■ **Camera settings data**
● ● ● ●
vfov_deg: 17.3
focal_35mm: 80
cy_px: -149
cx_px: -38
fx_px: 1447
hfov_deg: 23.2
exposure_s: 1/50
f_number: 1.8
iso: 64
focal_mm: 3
● ● ● ●
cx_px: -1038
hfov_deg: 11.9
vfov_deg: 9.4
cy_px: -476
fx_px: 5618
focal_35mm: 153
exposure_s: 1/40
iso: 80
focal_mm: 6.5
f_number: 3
● ● ● ●
■ **What this task involves**
Looking back over the data above, restate word for word the lines that begin at the line with "cx_px: -1038" and end at the line with "f_number: 3", inclusive.

■ **Response for this exercise**
cx_px: -1038
hfov_deg: 11.9
vfov_deg: 9.4
cy_px: -476
fx_px: 5618
focal_35mm: 153
exposure_s: 1/40
iso: 80
focal_mm: 6.5
f_number: 3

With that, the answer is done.